I still rail against it, even though I have struggled with this tiredness for years. Why shouldn’t I be able to have a couple of days of relatively low-stress activity and still be able to function like a normal human? Saturday I did some gardening. Sunday I went to church and had some meals out. Monday I took the car to be serviced, wandered around town for a bit, worked, went to symphonic band. None of these are difficult things. None of these are especially tiring; I mean yes, it’s more activity than just lying on the couch for three days but it’s not unmanageable. And yet today I feel like doing anything more than staring out the window is a challenge, even though I have piles of things I need to be getting on with. I do work in fits and starts, feeling the slight desperation of noting time slipping away as the day rolls on and my jobs remain unfinished.

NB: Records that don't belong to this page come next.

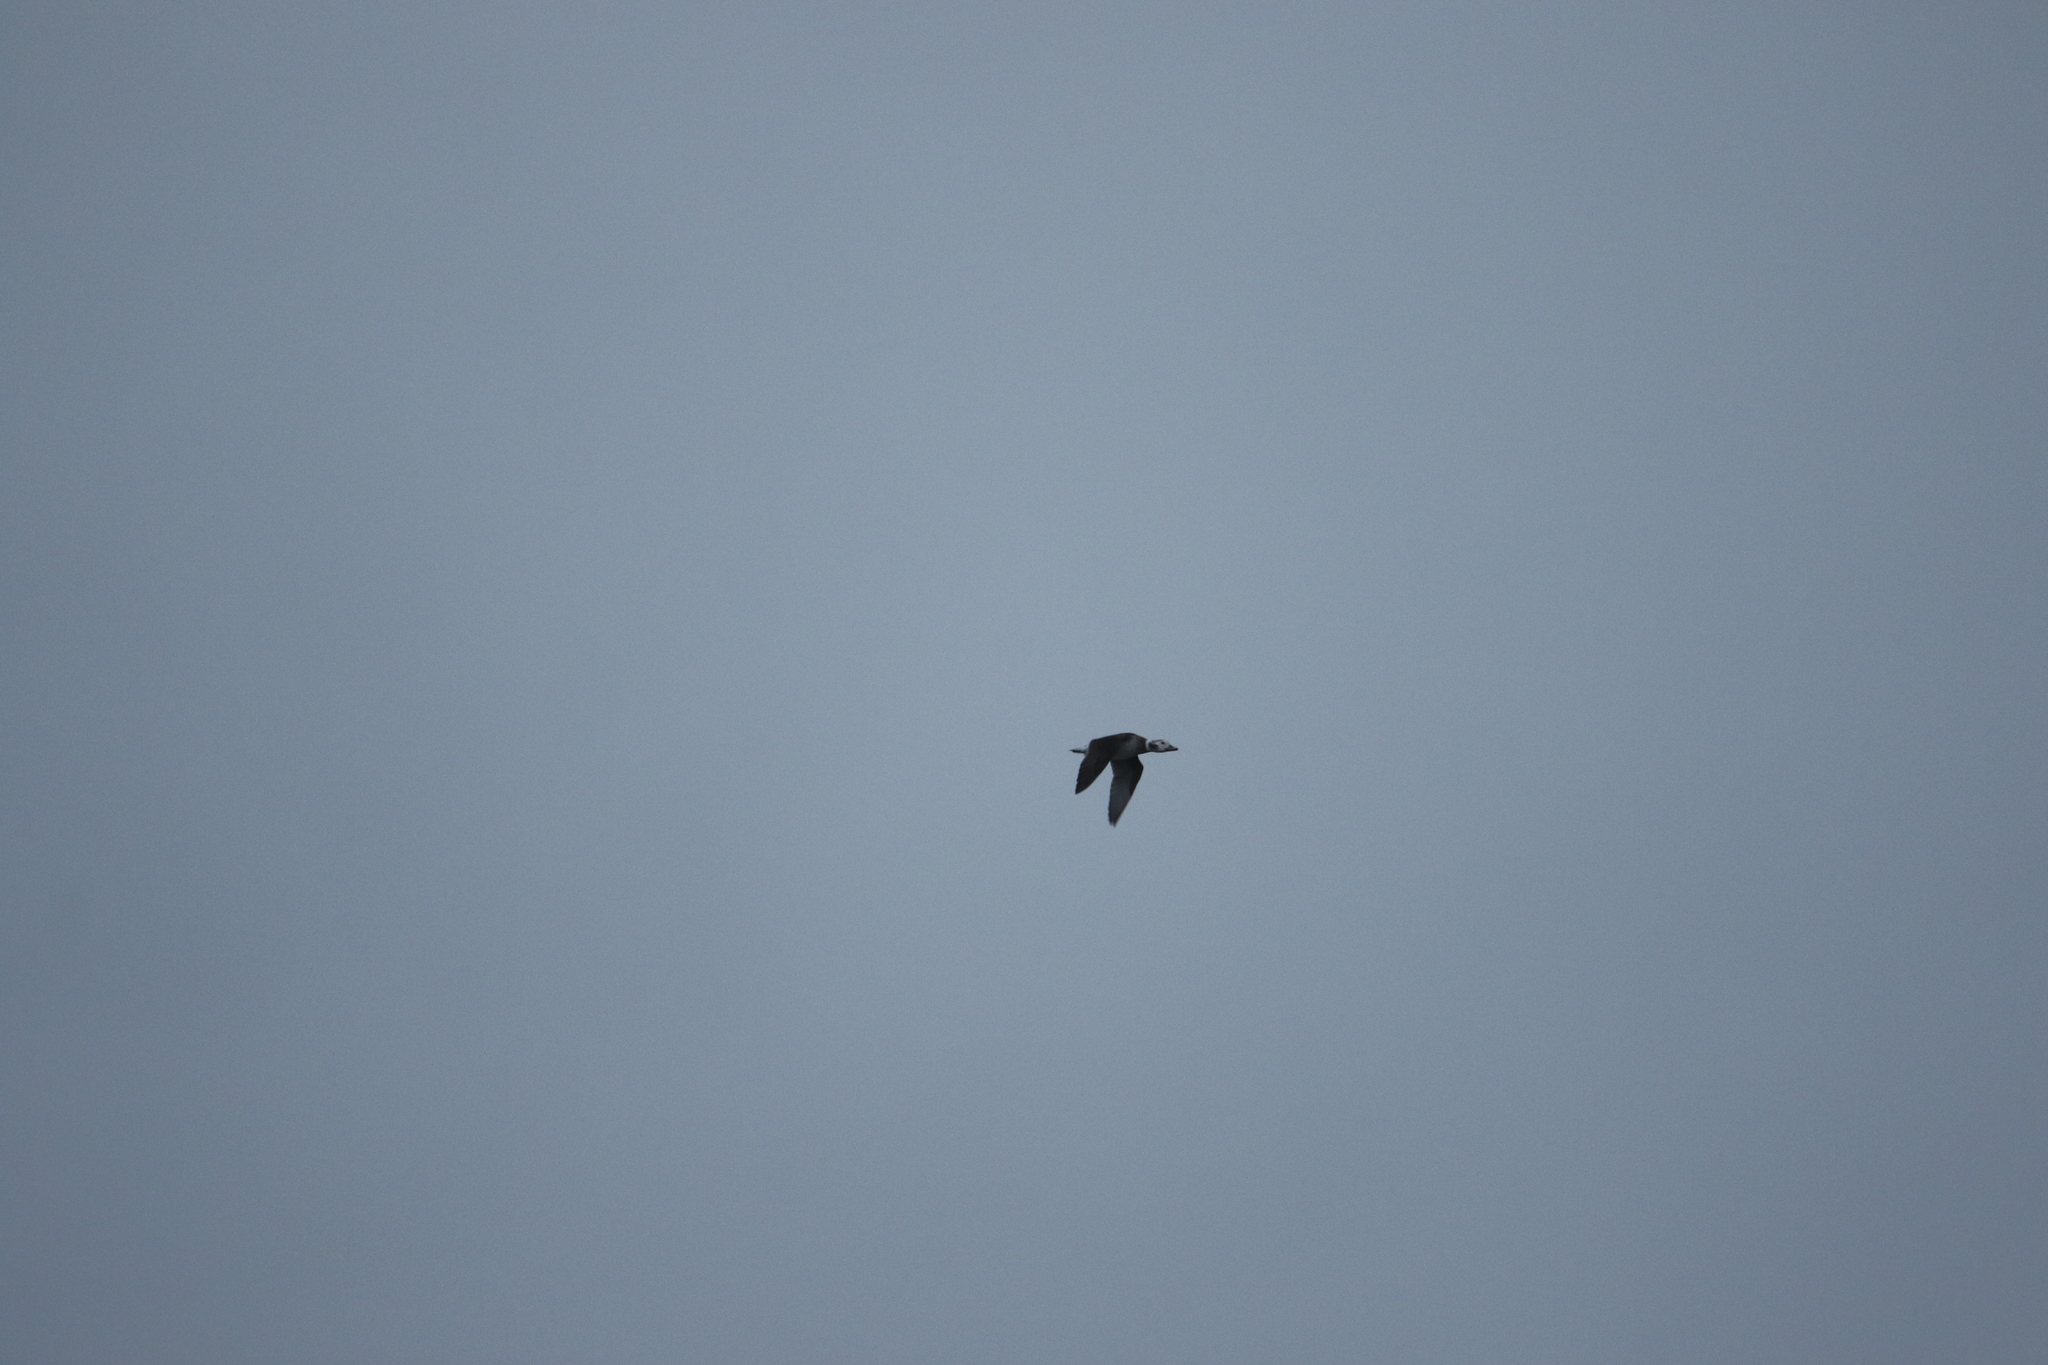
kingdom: Animalia
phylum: Chordata
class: Aves
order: Anseriformes
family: Anatidae
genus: Clangula
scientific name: Clangula hyemalis
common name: Long-tailed duck
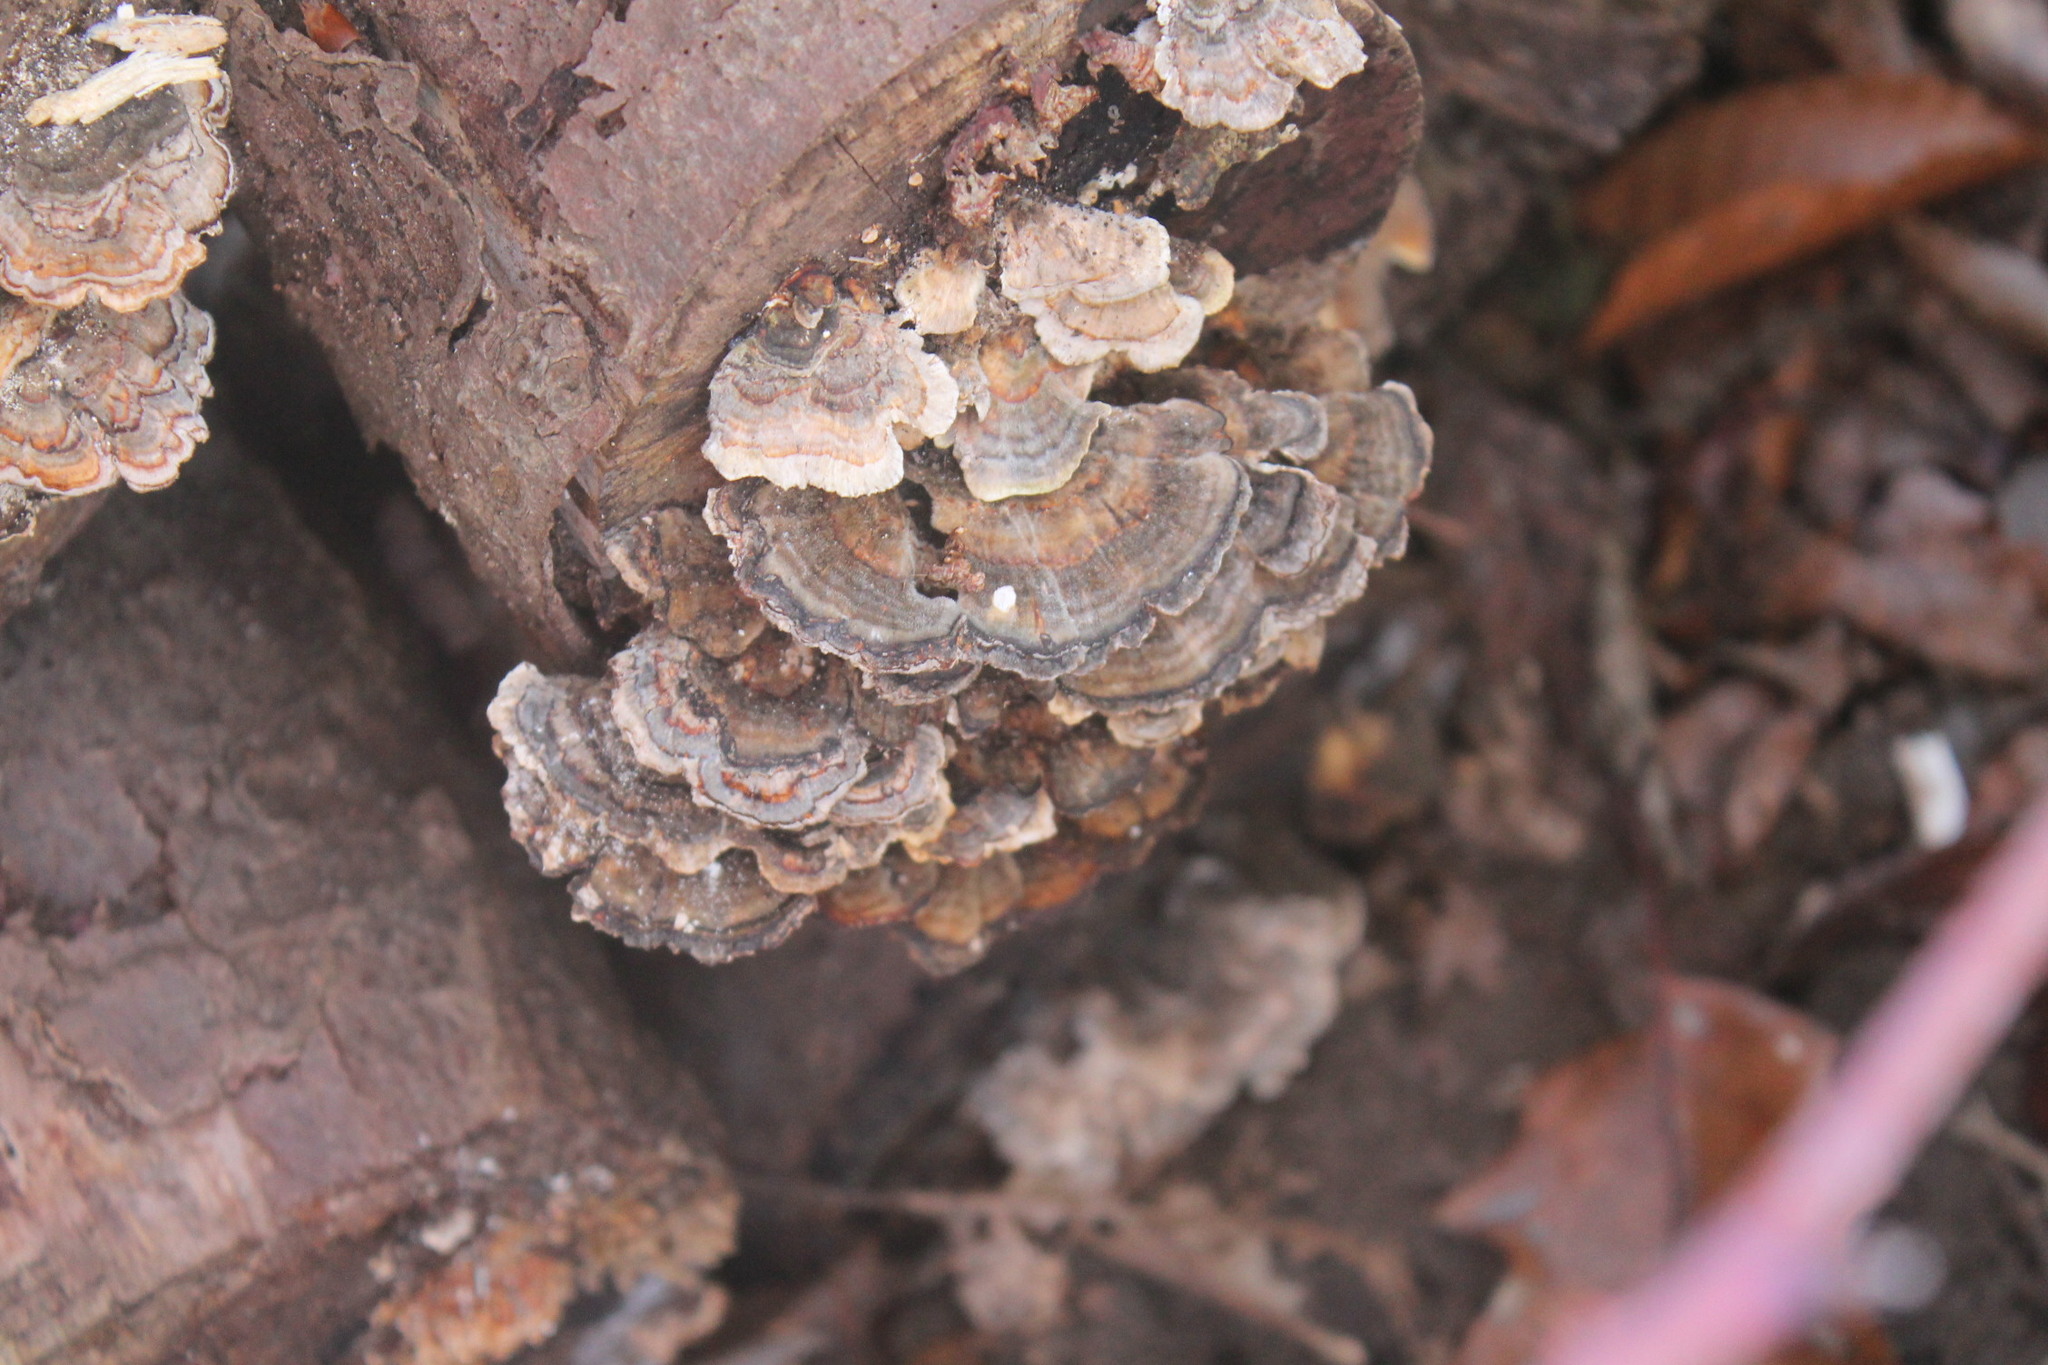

Basically my mental capacity on days like this extends to Candy Crush. Staring at a screen and moving coloured blobs around with my finger is about my limit before it starts to feel like I’m trying to walk up a hill dragging a cow carcass behind me. (Cow carcass? Yeah I don’t know. It just popped into my head. I went with it.) Focusing on something like that simple game means that it breaks the incessant negative chatter that happens, telling my I’m wasting time, I’m letting people down, I’m failing at life in general (which is so obviously not true!).

Brené Brown says: “talk to yourself like you would someone you love.” I realise that on days like this, I really don’t talk to myself in a loving way, which makes it all worse.

So instead of thinking about failure and hopeless, I am going to commit to enjoying the remedial massage I have booked for this afternoon (good accidental planning, past Bec). I was going to go in to the Tasmanian Artisans Shop while I’m in town to drop off some more scarves that I’ve made, but even that interaction seems like too much effort, so if I feel like I can’t deal with that, I’ll do it another day and won’t beat myself up about it. I will soak up some vitamin D in the sun. I will listen to uplifting music and read a psalm or two. I will not feel beaten down by this body.